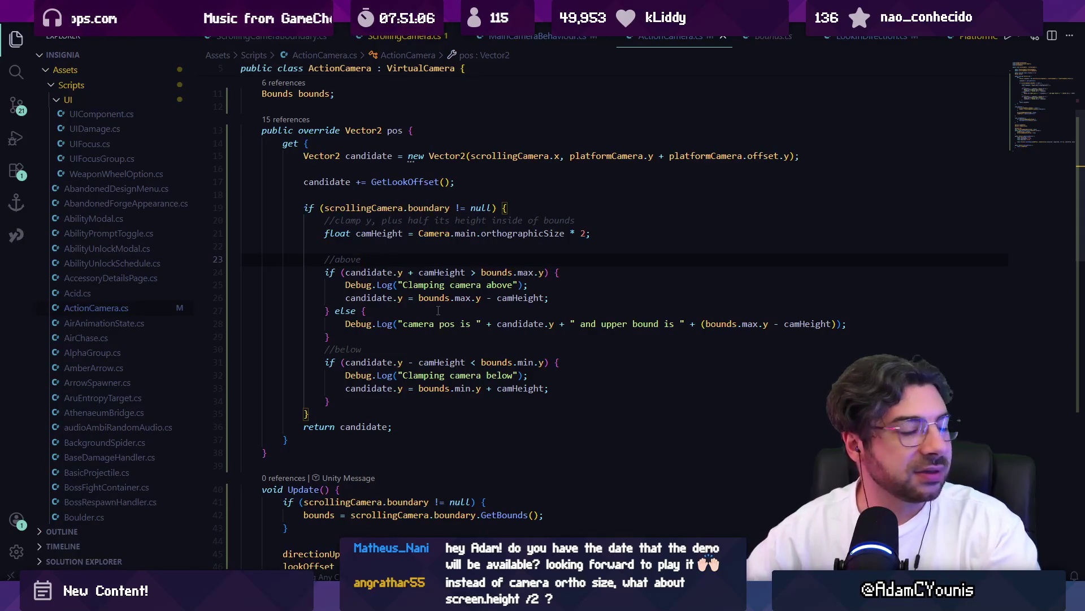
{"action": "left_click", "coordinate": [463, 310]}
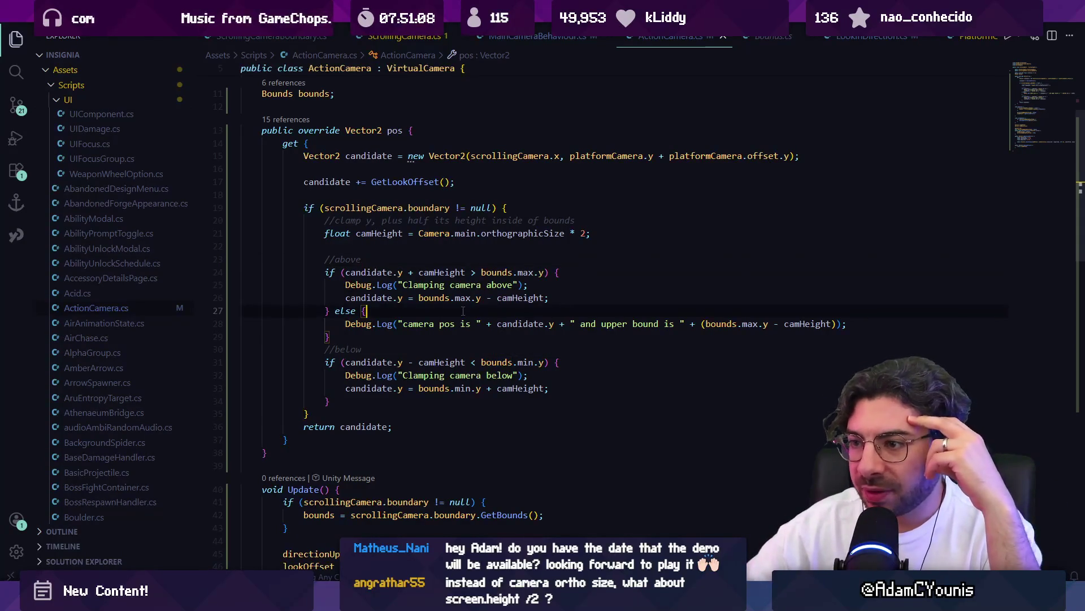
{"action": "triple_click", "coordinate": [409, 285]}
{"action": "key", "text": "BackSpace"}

--

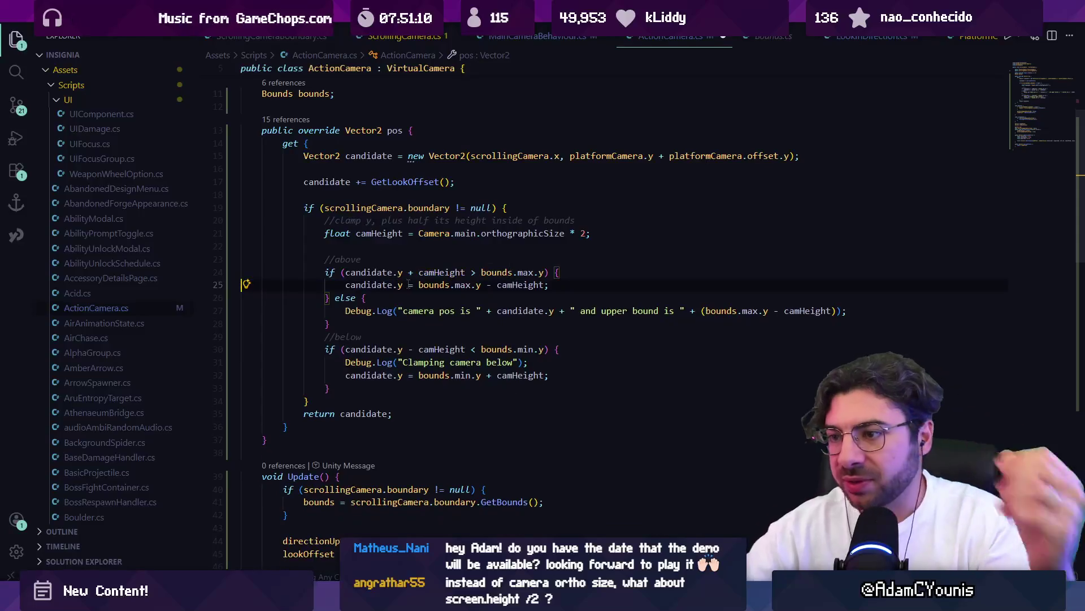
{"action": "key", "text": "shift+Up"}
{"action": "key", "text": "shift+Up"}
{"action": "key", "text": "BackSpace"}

### REQUIRED WORK
The task calls for all lines in the entries that hold "coordinate".

### EXPECTED OUTPUT
{"action": "left_click", "coordinate": [463, 310]}
{"action": "triple_click", "coordinate": [409, 285]}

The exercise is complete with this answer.